Collection of short stories from contemporary China

Love Must Not Be Forgotten, by Zhang Lie. San Francisco and Beijing, China: China Books and Periodicals Inc. 207 pp. $16.95. No fuzziness in these stories: their depiction of the plight of the educated under Chinese Communism is razor sharp.

Judging from these seven stories, Zhang Lie of the People's Republic of China can be compared to Lao Shih, internationally famed for his ``Rickshaw Boy'' written in the '40s. The seven translators of these stories have used American idioms, and while this does not help to preserve the Chinese ``flavor'' of the work, it does ensure that the stories speak eloquently to most anglophones.

The title tale, ``Love Should Not Be Forgotten'' is about the enduring and ill-fated love of a talented and sensitive woman for a somewhat elder and highly placed bureaucrat.
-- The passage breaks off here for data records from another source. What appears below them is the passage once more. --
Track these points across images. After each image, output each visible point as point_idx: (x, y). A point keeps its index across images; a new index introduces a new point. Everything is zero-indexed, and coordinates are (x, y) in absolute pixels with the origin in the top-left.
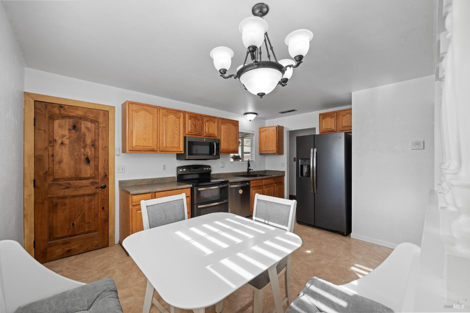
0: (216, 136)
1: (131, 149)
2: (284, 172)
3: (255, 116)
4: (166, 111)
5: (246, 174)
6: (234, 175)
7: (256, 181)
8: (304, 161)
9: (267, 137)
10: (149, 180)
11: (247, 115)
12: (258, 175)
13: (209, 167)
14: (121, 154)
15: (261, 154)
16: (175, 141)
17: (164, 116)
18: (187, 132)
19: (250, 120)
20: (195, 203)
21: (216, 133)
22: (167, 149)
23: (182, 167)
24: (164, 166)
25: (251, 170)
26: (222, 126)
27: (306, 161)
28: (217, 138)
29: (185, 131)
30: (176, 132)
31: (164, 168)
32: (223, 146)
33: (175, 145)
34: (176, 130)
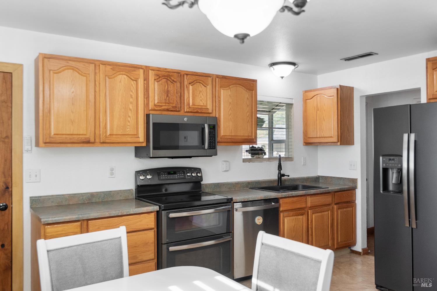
0: (210, 111)
1: (48, 141)
2: (354, 181)
3: (292, 67)
4: (111, 67)
5: (276, 184)
6: (250, 186)
7: (292, 199)
8: (390, 160)
9: (318, 110)
10: (83, 196)
11: (275, 67)
12: (300, 187)
13: (199, 170)
14: (34, 148)
15: (307, 144)
16: (129, 124)
17: (107, 78)
18: (151, 106)
19: (282, 77)
20: (164, 240)
21: (209, 107)
22: (114, 139)
23: (144, 172)
24: (112, 170)
25: (286, 177)
26: (222, 91)
27: (393, 160)
28: (211, 115)
29: (147, 105)
30: (131, 107)
31: (112, 174)
32: (223, 131)
33: (130, 130)
34: (131, 103)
The bureaucrat was murdered, doubtless for his fundamental liberalism, during the Cultural Revolution. At that time there were many such murders, as well as suicides among the higher intelligentsia and progressively-minded bureaucrats.
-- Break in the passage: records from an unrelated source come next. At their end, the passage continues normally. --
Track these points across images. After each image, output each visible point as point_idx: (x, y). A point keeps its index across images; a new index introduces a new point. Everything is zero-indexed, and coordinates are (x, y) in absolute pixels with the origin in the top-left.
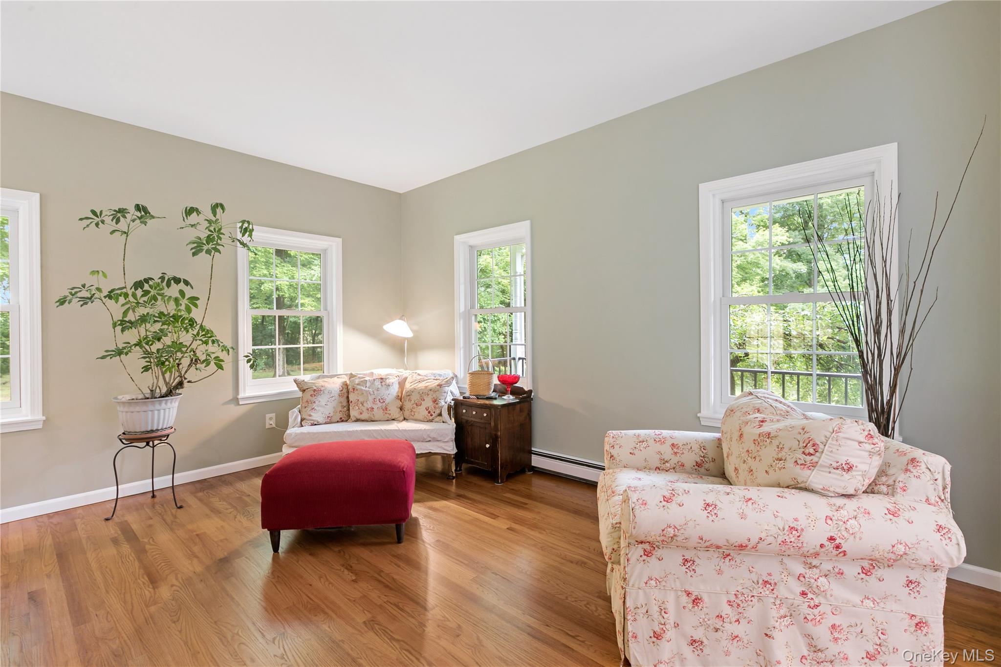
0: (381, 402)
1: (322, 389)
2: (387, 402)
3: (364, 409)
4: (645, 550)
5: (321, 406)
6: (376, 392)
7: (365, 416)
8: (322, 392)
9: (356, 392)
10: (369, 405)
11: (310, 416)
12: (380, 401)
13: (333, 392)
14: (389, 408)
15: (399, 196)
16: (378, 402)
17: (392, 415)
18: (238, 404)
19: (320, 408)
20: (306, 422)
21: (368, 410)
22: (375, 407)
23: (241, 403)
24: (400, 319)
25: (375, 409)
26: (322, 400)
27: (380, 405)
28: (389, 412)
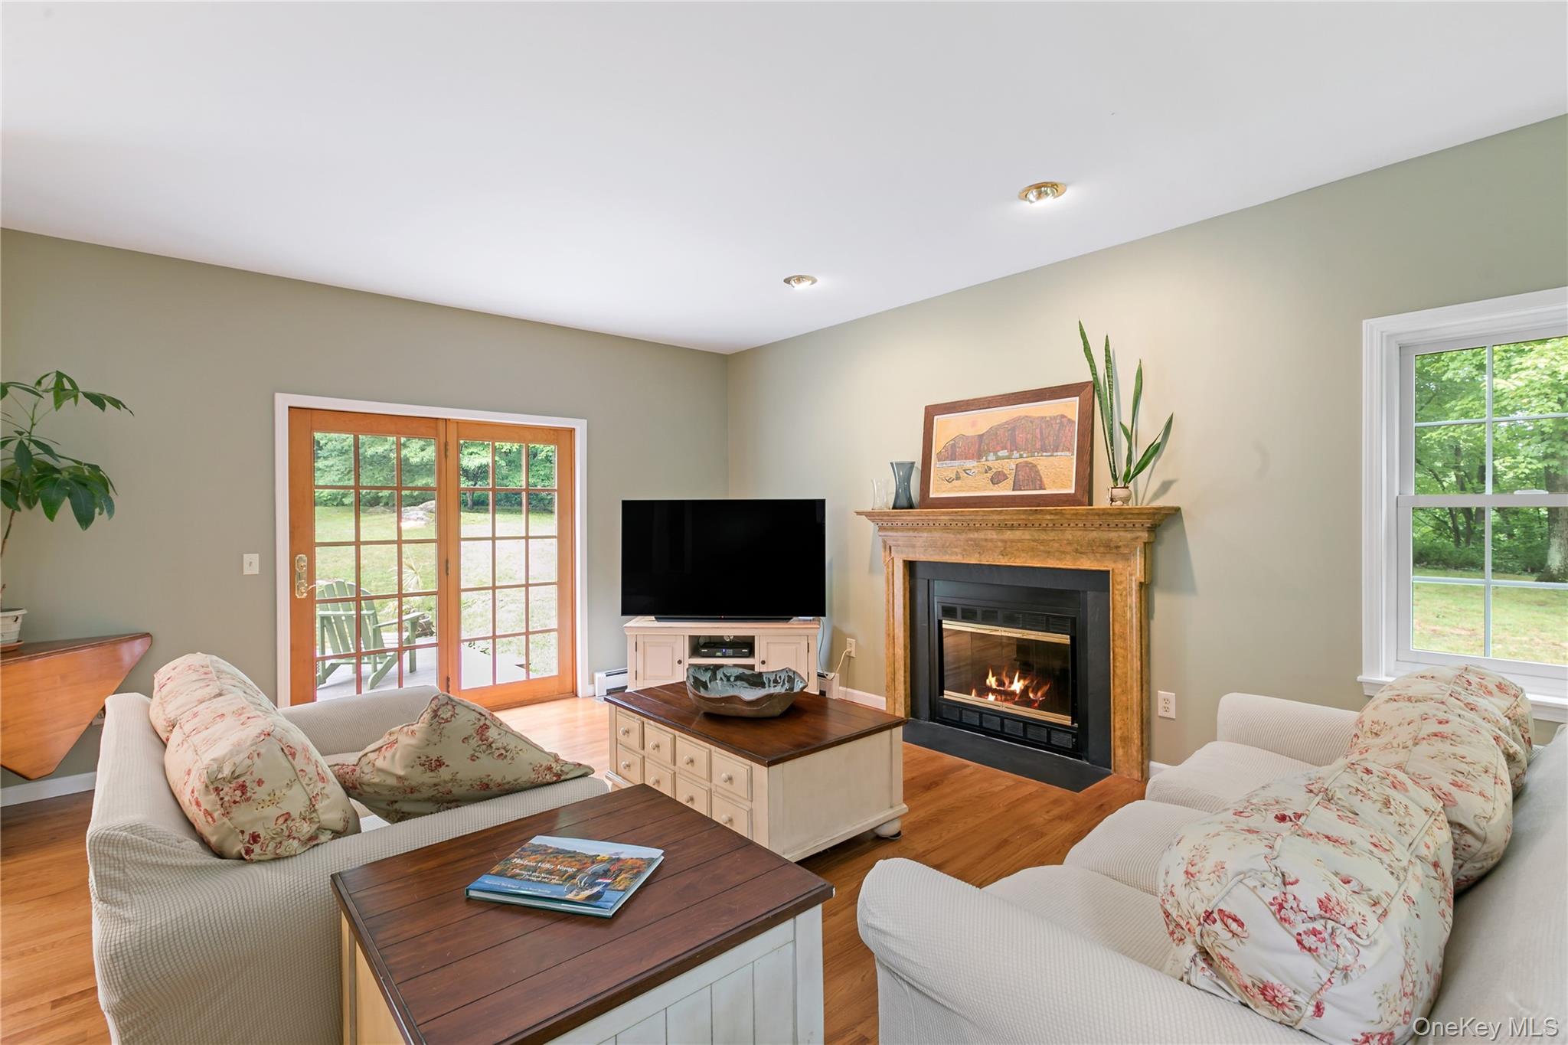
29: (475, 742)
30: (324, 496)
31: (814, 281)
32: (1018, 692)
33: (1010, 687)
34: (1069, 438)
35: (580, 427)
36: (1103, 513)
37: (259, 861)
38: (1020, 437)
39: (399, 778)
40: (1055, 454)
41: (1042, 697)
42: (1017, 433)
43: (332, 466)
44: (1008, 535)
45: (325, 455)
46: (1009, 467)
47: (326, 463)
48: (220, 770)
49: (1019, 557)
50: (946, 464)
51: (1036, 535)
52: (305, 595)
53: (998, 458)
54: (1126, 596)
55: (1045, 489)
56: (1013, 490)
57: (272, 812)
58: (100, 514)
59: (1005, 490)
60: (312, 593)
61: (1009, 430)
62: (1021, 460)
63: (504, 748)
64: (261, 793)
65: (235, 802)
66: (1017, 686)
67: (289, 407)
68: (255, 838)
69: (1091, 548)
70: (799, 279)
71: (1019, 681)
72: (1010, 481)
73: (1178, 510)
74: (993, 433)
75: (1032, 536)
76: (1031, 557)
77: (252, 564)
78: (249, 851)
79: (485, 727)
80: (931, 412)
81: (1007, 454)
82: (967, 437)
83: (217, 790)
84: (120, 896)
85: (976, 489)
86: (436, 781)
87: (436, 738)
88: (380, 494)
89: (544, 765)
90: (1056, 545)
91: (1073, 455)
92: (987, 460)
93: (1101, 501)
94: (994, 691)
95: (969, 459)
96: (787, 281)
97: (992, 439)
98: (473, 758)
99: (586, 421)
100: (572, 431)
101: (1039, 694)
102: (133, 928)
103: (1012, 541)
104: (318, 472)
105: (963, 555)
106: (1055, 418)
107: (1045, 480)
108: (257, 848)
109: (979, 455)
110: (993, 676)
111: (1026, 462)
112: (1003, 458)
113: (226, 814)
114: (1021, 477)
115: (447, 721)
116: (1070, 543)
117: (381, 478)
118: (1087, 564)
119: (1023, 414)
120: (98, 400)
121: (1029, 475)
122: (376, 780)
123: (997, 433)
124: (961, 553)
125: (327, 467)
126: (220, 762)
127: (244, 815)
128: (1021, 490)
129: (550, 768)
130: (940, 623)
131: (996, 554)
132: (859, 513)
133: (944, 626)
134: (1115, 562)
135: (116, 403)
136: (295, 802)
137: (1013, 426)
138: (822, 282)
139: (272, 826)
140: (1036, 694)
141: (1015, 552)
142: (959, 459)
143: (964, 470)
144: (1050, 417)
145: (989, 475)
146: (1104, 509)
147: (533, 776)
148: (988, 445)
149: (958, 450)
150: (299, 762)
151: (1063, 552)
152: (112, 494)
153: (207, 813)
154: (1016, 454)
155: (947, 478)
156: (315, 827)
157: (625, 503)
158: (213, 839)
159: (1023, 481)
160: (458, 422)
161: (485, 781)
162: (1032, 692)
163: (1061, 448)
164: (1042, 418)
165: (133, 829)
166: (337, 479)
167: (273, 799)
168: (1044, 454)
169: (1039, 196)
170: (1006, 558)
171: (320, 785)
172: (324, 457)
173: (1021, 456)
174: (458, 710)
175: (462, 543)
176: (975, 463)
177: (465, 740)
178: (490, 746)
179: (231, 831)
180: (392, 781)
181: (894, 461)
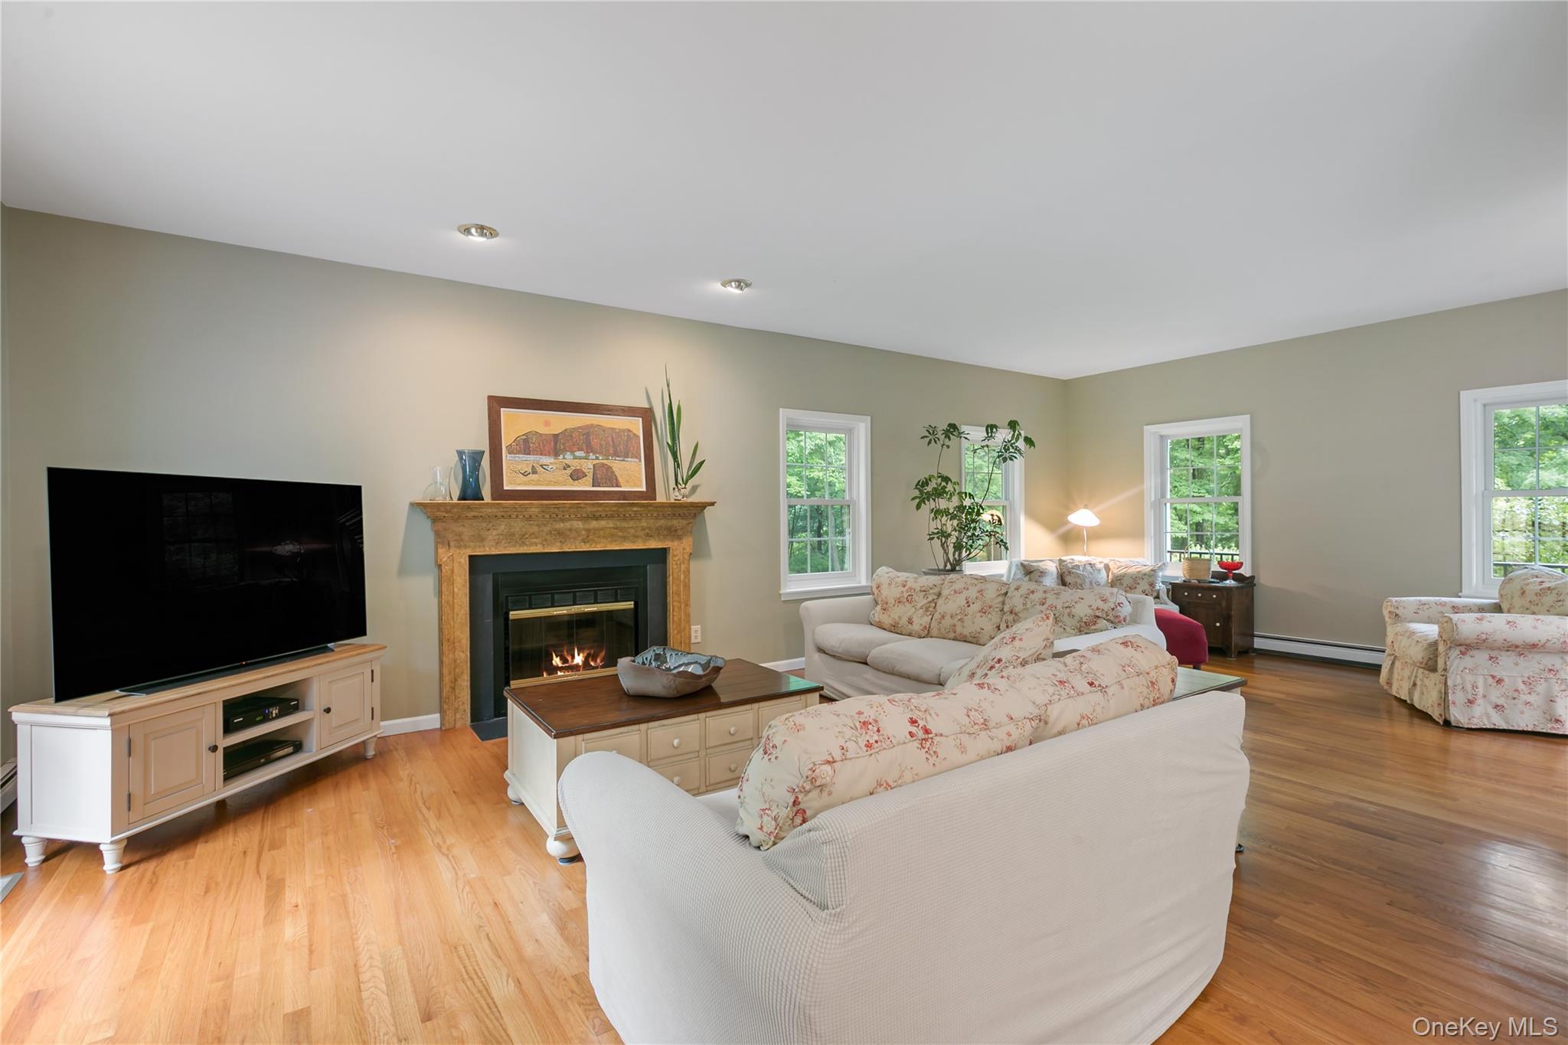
4: (1461, 652)
15: (1064, 381)
24: (1084, 508)
32: (581, 664)
33: (573, 661)
34: (636, 448)
36: (662, 505)
38: (595, 442)
40: (626, 459)
41: (601, 662)
42: (591, 438)
44: (594, 524)
46: (588, 466)
49: (600, 543)
50: (519, 458)
51: (618, 524)
53: (575, 458)
54: (680, 564)
55: (621, 487)
56: (593, 486)
59: (584, 485)
61: (583, 435)
62: (597, 461)
66: (579, 659)
69: (658, 533)
71: (579, 655)
72: (589, 478)
74: (568, 434)
75: (615, 524)
76: (609, 542)
80: (497, 404)
81: (584, 455)
82: (541, 435)
85: (556, 483)
90: (633, 531)
91: (640, 461)
92: (564, 458)
93: (661, 498)
94: (561, 669)
95: (545, 455)
97: (568, 440)
101: (598, 661)
103: (596, 530)
105: (544, 545)
106: (624, 431)
107: (620, 480)
109: (555, 453)
110: (557, 657)
111: (603, 464)
112: (580, 458)
114: (598, 476)
116: (643, 529)
118: (654, 544)
119: (595, 423)
121: (605, 475)
123: (572, 436)
124: (541, 544)
128: (599, 486)
130: (507, 615)
131: (578, 542)
133: (513, 618)
134: (672, 541)
137: (586, 432)
140: (596, 661)
141: (596, 539)
142: (533, 454)
143: (541, 466)
144: (619, 430)
145: (569, 471)
146: (663, 503)
148: (564, 444)
149: (531, 445)
151: (636, 537)
154: (592, 456)
155: (522, 472)
159: (601, 479)
162: (592, 660)
163: (630, 455)
164: (612, 429)
168: (617, 458)
170: (588, 545)
173: (597, 458)
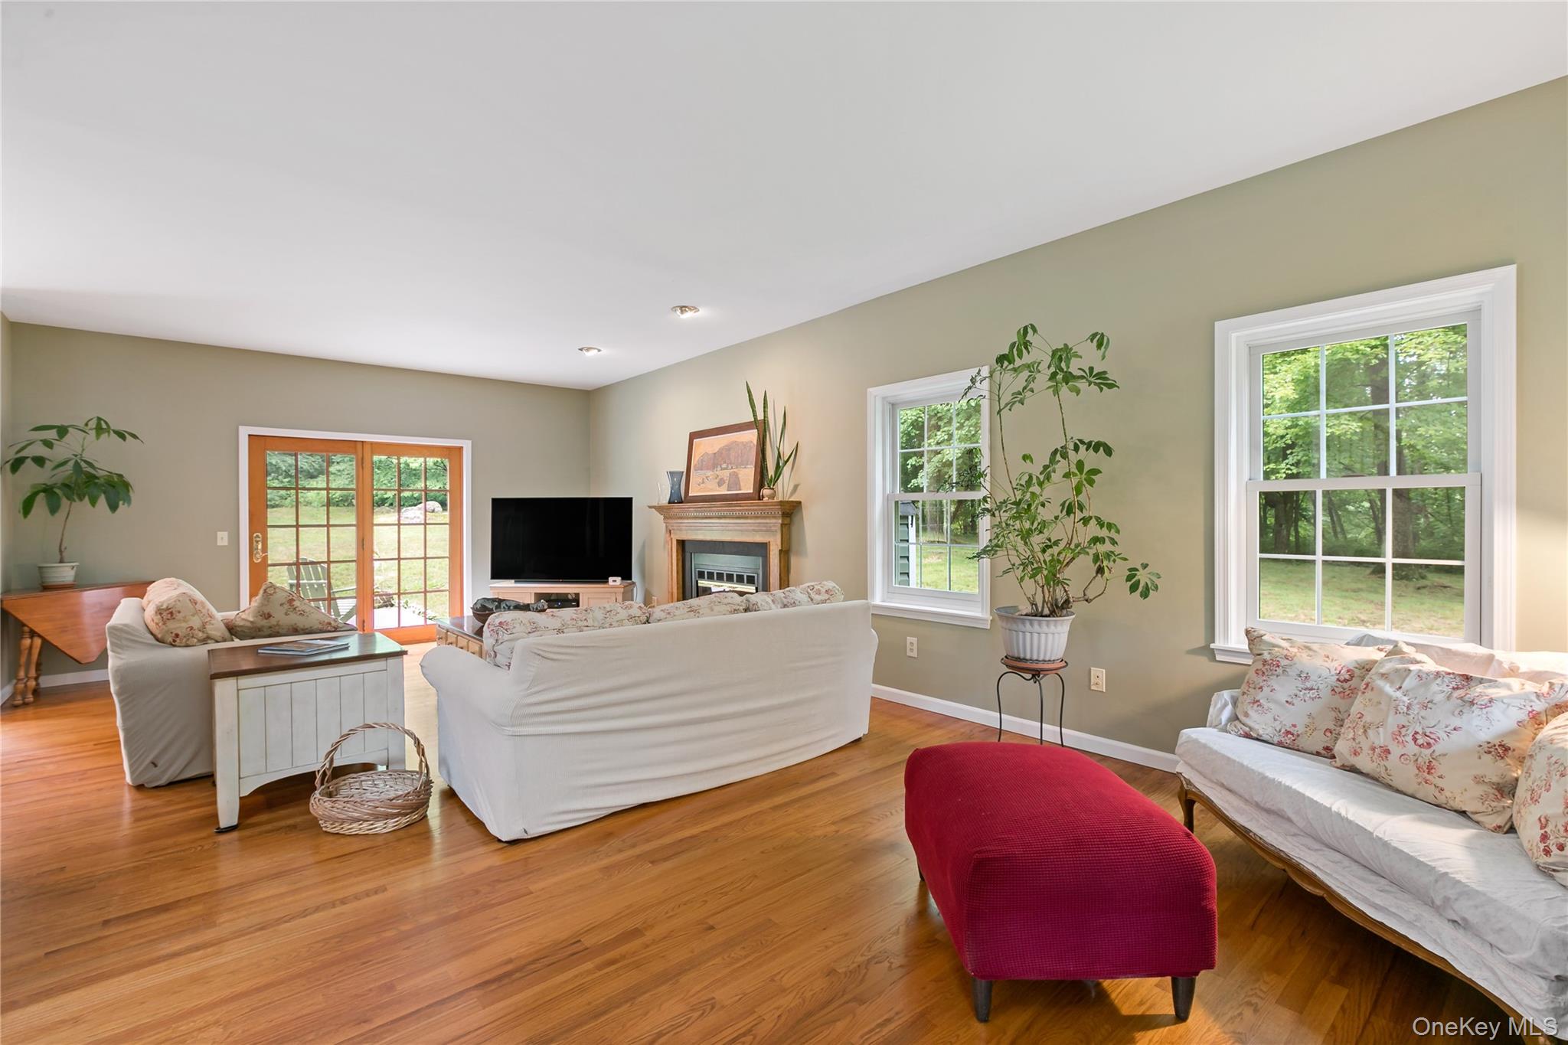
0: (1420, 741)
1: (1284, 662)
2: (1438, 748)
3: (1366, 746)
5: (1276, 702)
6: (1416, 709)
7: (1364, 762)
8: (1280, 671)
9: (1369, 694)
10: (1381, 738)
11: (1246, 715)
12: (1415, 740)
13: (1313, 677)
14: (1441, 768)
16: (1409, 738)
17: (1447, 793)
18: (1214, 659)
19: (1272, 706)
20: (1235, 727)
21: (1373, 749)
22: (1396, 750)
23: (1218, 658)
25: (1394, 757)
26: (1282, 688)
27: (1412, 748)
28: (1440, 783)
29: (286, 606)
30: (336, 498)
31: (599, 351)
34: (753, 456)
35: (467, 445)
37: (180, 646)
38: (732, 455)
39: (251, 622)
40: (745, 466)
42: (730, 452)
43: (343, 470)
44: (723, 520)
45: (338, 461)
46: (726, 474)
47: (338, 467)
48: (162, 606)
49: (729, 535)
50: (698, 473)
51: (736, 520)
52: (260, 560)
53: (722, 469)
55: (740, 490)
56: (727, 490)
57: (184, 625)
58: (123, 504)
59: (723, 490)
60: (265, 558)
61: (725, 451)
62: (731, 470)
63: (303, 611)
64: (179, 616)
65: (168, 619)
67: (249, 435)
68: (177, 636)
69: (760, 528)
70: (588, 349)
72: (726, 484)
73: (800, 503)
74: (720, 452)
75: (734, 521)
76: (734, 535)
77: (223, 538)
78: (174, 641)
79: (293, 600)
80: (694, 435)
81: (726, 466)
82: (709, 454)
83: (161, 614)
84: (119, 650)
85: (712, 490)
86: (269, 625)
87: (266, 603)
88: (385, 496)
89: (326, 621)
90: (745, 527)
91: (753, 467)
92: (717, 470)
95: (709, 469)
96: (581, 350)
97: (720, 456)
98: (286, 614)
99: (470, 441)
100: (461, 448)
102: (122, 662)
103: (725, 525)
104: (332, 476)
106: (742, 441)
107: (742, 484)
108: (178, 640)
109: (714, 467)
111: (734, 472)
112: (724, 469)
113: (164, 624)
114: (731, 482)
115: (271, 595)
116: (750, 525)
117: (386, 482)
118: (759, 538)
119: (734, 440)
120: (121, 435)
121: (735, 480)
122: (241, 624)
125: (339, 471)
126: (162, 603)
127: (172, 625)
128: (731, 490)
129: (330, 624)
130: (697, 581)
132: (650, 507)
133: (699, 585)
134: (769, 537)
135: (134, 436)
136: (196, 622)
137: (728, 448)
138: (604, 351)
139: (184, 630)
141: (727, 532)
142: (704, 469)
143: (706, 477)
145: (718, 480)
147: (320, 626)
148: (717, 460)
149: (704, 462)
150: (198, 607)
151: (748, 532)
152: (131, 493)
153: (157, 624)
154: (729, 466)
155: (698, 483)
156: (205, 635)
157: (494, 501)
158: (159, 636)
159: (732, 484)
160: (372, 444)
161: (295, 627)
163: (749, 463)
165: (125, 625)
166: (347, 482)
167: (185, 620)
168: (741, 466)
169: (682, 312)
171: (209, 619)
172: (338, 463)
173: (732, 468)
174: (277, 590)
175: (375, 527)
176: (711, 473)
177: (281, 605)
178: (295, 609)
179: (167, 632)
180: (249, 624)
181: (668, 471)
Engendered by their great mutual admiration and deep respect, would this grand emotion have survived had they been free to live together under the very great difficulties caused by the intrusive characteristics of the ``new society''?

Lie is clearly a brave feminist in the socially traditionalist China. Several of her stories illustrate how the male-chauvinist baggage of the ancient regime is very far from eliminated under the system, which nevertheless makes of every well-educated and intelligent woman some kind of party professional. She also writes with clarity and compassion of her male characters' frustrations -- and frequent debasement -- under the stringencies of government fiat and surveillance.

In ``An Unfinished Record,'' we have a subtle example of how a cultivated and useful life's waste and a heart's emptiness results from frustration, loneliness, and neglect. A very dedicated elderly historian, nevertheless virtually abandoned except for his interesting old cat, correctly anticipates his imminent death and prepares even his ancient, miserable dwelling for it.

Yet with an upsurge of youthful feeling and strength, he falls in love with a young woman's beauty and her surpassingly kind and delightful personality. He finds a joyful consummation of that genuine first happiness as he observes his idol's fulfillment in her apparently ideal love and her marriage to a young man.

The author explores for us the professor's atypical humanistic philosophy and his understanding of human emotion, forging the foundations for the wonderful experience which comes just before his death. It is an absorbing yarn, having its roots in the often highly very insensitive society.

The last story is principally about the day-to-day hardships and discouragements under Chinese bureaucracy, producing evocative types of injustice among women competing within the framework of the rigid rules of the game, as well as some of the great chicanery among many men.

As a whole, ``Love Must Not Be Forgotten'' is both imaginative and informative, well worth a second and even third reading.